■ WHAT YOU ARE ASKED TO DO:
Reproduce every entry precisely as written.

■ PROVIDED DATA:
..........

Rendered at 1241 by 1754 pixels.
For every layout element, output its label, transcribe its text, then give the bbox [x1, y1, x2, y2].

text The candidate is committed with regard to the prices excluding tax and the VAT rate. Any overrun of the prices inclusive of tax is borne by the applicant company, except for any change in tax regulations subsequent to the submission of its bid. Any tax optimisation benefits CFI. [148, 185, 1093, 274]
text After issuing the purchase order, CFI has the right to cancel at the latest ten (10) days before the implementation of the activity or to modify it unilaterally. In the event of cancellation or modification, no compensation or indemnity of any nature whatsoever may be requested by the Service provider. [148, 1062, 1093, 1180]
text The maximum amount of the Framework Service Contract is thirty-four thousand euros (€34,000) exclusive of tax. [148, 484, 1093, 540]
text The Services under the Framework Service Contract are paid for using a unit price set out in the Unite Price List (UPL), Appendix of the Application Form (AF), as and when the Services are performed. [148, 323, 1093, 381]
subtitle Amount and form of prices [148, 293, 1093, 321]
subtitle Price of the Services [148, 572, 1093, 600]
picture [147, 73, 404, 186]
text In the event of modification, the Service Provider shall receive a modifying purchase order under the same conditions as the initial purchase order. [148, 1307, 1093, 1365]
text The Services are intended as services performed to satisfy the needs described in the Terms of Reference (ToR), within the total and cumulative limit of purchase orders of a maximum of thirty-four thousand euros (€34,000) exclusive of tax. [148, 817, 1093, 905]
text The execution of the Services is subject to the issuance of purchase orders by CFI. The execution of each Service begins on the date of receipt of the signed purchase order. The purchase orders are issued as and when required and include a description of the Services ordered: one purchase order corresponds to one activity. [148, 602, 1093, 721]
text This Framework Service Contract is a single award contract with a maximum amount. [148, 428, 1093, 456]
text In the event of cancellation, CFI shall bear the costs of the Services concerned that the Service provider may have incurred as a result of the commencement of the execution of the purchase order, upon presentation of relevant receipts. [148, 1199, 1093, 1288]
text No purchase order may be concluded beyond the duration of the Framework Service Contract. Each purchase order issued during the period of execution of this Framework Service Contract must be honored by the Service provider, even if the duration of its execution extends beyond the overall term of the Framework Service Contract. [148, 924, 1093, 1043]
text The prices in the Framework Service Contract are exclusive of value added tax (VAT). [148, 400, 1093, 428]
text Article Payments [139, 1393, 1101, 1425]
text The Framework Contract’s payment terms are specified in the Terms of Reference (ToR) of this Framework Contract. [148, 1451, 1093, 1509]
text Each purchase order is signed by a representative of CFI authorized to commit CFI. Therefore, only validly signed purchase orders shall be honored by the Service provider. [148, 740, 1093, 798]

..........

■ ANSWER AREA:
Rendered at 1241 by 1754 pixels.
For every layout element, output its label, transcribe its text, then give the bbox [x1, y1, x2, y2].

text The candidate is committed with regard to the prices excluding tax and the VAT rate. Any overrun of the prices inclusive of tax is borne by the applicant company, except for any change in tax regulations subsequent to the submission of its bid. Any tax optimisation benefits CFI. [148, 185, 1093, 274]
text After issuing the purchase order, CFI has the right to cancel at the latest ten (10) days before the implementation of the activity or to modify it unilaterally. In the event of cancellation or modification, no compensation or indemnity of any nature whatsoever may be requested by the Service provider. [148, 1062, 1093, 1180]
text The maximum amount of the Framework Service Contract is thirty-four thousand euros (€34,000) exclusive of tax. [148, 484, 1093, 540]
text The Services under the Framework Service Contract are paid for using a unit price set out in the Unite Price List (UPL), Appendix of the Application Form (AF), as and when the Services are performed. [148, 323, 1093, 381]
subtitle Amount and form of prices [148, 293, 1093, 321]
subtitle Price of the Services [148, 572, 1093, 600]
picture [147, 73, 404, 186]
text In the event of modification, the Service Provider shall receive a modifying purchase order under the same conditions as the initial purchase order. [148, 1307, 1093, 1365]
text The Services are intended as services performed to satisfy the needs described in the Terms of Reference (ToR), within the total and cumulative limit of purchase orders of a maximum of thirty-four thousand euros (€34,000) exclusive of tax. [148, 817, 1093, 905]
text The execution of the Services is subject to the issuance of purchase orders by CFI. The execution of each Service begins on the date of receipt of the signed purchase order. The purchase orders are issued as and when required and include a description of the Services ordered: one purchase order corresponds to one activity. [148, 602, 1093, 721]
text This Framework Service Contract is a single award contract with a maximum amount. [148, 428, 1093, 456]
text In the event of cancellation, CFI shall bear the costs of the Services concerned that the Service provider may have incurred as a result of the commencement of the execution of the purchase order, upon presentation of relevant receipts. [148, 1199, 1093, 1288]
text No purchase order may be concluded beyond the duration of the Framework Service Contract. Each purchase order issued during the period of execution of this Framework Service Contract must be honored by the Service provider, even if the duration of its execution extends beyond the overall term of the Framework Service Contract. [148, 924, 1093, 1043]
text The prices in the Framework Service Contract are exclusive of value added tax (VAT). [148, 400, 1093, 428]
text Article Payments [139, 1393, 1101, 1425]
text The Framework Contract’s payment terms are specified in the Terms of Reference (ToR) of this Framework Contract. [148, 1451, 1093, 1509]
text Each purchase order is signed by a representative of CFI authorized to commit CFI. Therefore, only validly signed purchase orders shall be honored by the Service provider. [148, 740, 1093, 798]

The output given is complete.